List, from the lines below, each one with "which" in it.

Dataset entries
▼

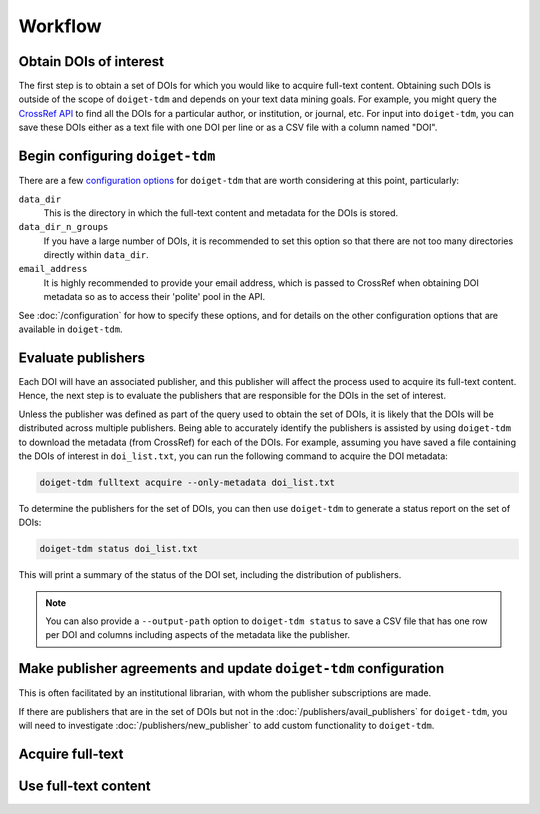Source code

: Workflow
========

Obtain DOIs of interest
-----------------------

The first step is to obtain a set of DOIs for which you would like to acquire full-text content.
Obtaining such DOIs is outside of the scope of ``doiget-tdm`` and depends on your text data mining goals.
For example, you might query the `CrossRef API <https://api.crossref.org/swagger-ui/index.html#/Works/get_works>`_ to find all the DOIs for a particular author, or institution, or journal, etc.
For input into ``doiget-tdm``, you can save these DOIs either as a text file with one DOI per line or as a CSV file with a column named "DOI".

Begin configuring ``doiget-tdm``
--------------------------------

There are a few `configuration options <configuration.html>`_ for ``doiget-tdm`` that are worth considering at this point, particularly:

``data_dir``
    This is the directory in which the full-text content and metadata for the DOIs is stored.

``data_dir_n_groups``
    If you have a large number of DOIs, it is recommended to set this option so that there are not too many directories directly within ``data_dir``.

``email_address``
    It is highly recommended to provide your email address, which is passed to CrossRef when obtaining DOI metadata so as to access their 'polite' pool in the API.

See :doc:`/configuration` for how to specify these options, and for details on the other configuration options that are available in ``doiget-tdm``.


Evaluate publishers
-------------------

Each DOI will have an associated publisher, and this publisher will affect the process used to acquire its full-text content.
Hence, the next step is to evaluate the publishers that are responsible for the DOIs in the set of interest.

Unless the publisher was defined as part of the query used to obtain the set of DOIs, it is likely that the DOIs will be distributed across multiple publishers.
Being able to accurately identify the publishers is assisted by using ``doiget-tdm`` to download the metadata (from CrossRef) for each of the DOIs.
For example, assuming you have saved a file containing the DOIs of interest in ``doi_list.txt``, you can run the following command to acquire the DOI metadata:

.. code-block:: bash

    doiget-tdm fulltext acquire --only-metadata doi_list.txt

To determine the publishers for the set of DOIs, you can then use ``doiget-tdm`` to generate a status report on the set of DOIs:

.. code-block:: bash

    doiget-tdm status doi_list.txt

This will print a summary of the status of the DOI set, including the distribution of publishers.

.. note::

    You can also provide a ``--output-path`` option to ``doiget-tdm status`` to save a CSV file that has one row per DOI and columns including aspects of the metadata like the publisher.

Make publisher agreements and update ``doiget-tdm`` configuration
-----------------------------------------------------------------

This is often facilitated by an institutional librarian, with whom the publisher subscriptions are made.

If there are publishers that are in the set of DOIs but not in the :doc:`/publishers/avail_publishers` for ``doiget-tdm``, you will need to investigate :doc:`/publishers/new_publisher` to add custom functionality to ``doiget-tdm``.


Acquire full-text
-----------------

Use full-text content
---------------------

▲

ANSWER TO THE PROBLEM:
The first step is to obtain a set of DOIs for which you would like to acquire full-text content.
    This is the directory in which the full-text content and metadata for the DOIs is stored.
    It is highly recommended to provide your email address, which is passed to CrossRef when obtaining DOI metadata so as to access their 'polite' pool in the API.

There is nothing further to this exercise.